Editor, The Wall Street Journal
200 Liberty Street
New York, NY 10281
To the Editor:
Brian Riedl is correct: economic-stimulus packages are economic snake oil ("Why Spending Stimulus Plans Fail," Nov. 14). Because money given by government to Jones MUST be taken from Smith, Jones's extra spending is offset by Smith's reduced spending. The great 19th century French economist Frederic Bastiat explained the matter brilliantly in his essay "What Is Seen and What Is Not Seen:"
"In the economic sphere an act, a habit, an institution, a law produces not only one effect, but a series of effects. Of these effects, the first alone is immediate; it appears simultaneously with its cause; it is seen. The other effects emerge only subsequently; they are not seen; we are fortunate if we foresee them.

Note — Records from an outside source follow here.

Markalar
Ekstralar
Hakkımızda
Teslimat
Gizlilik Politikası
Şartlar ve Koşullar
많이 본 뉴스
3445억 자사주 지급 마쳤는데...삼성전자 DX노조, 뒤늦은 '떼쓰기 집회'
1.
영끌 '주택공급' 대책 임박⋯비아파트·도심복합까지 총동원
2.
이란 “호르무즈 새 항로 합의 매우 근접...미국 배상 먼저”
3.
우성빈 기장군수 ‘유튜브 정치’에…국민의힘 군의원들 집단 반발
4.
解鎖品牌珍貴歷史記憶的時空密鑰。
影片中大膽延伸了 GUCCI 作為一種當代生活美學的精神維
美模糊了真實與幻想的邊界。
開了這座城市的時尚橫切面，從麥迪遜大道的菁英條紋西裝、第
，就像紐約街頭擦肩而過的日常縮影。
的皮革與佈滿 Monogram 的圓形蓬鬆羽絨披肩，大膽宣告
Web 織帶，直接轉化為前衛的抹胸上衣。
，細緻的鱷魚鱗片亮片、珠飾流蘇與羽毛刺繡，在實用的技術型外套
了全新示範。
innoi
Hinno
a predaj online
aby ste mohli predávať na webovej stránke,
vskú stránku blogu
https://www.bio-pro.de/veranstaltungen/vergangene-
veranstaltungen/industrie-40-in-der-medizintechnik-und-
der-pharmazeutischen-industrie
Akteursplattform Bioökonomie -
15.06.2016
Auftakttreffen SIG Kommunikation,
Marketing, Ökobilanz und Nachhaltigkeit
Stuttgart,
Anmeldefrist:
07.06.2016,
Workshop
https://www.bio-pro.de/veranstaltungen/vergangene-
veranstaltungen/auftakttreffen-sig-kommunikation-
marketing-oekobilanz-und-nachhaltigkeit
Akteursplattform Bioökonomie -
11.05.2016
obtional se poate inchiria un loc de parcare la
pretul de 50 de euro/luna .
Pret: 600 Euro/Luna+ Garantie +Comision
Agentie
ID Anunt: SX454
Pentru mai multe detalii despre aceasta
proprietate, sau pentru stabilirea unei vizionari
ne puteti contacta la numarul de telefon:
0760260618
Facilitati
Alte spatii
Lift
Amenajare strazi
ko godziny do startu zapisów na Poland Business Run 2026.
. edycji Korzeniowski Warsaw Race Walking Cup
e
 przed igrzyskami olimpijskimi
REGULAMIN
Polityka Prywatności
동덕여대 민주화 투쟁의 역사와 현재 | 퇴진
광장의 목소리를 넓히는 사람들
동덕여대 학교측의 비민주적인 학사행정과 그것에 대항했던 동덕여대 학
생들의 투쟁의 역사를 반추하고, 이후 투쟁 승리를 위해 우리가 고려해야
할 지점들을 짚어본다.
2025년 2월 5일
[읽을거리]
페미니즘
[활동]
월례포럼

"There is only one difference between a bad economist and a good one: the bad economist confines himself to the visible effect; the good economist takes into account both the effect that can be seen and those effects that must be foreseen.
"Yet this difference is tremendous; for it almost always happens that when the immediate consequence is favorable, the later consequences are disastrous, and vice versa. Whence it follows that the bad economist pursues a small present good that will be followed by a great evil to come, while the good economist pursues a great good to come, at the risk of a small present evil."*
Washington is infested with bad economists.
Sincerely,
Donald J. Boudreaux
* This essay is available on-line.
Don Boudreaux is the Chairman of the Department of Economics at George Mason University and a Business & Media Institute adviser.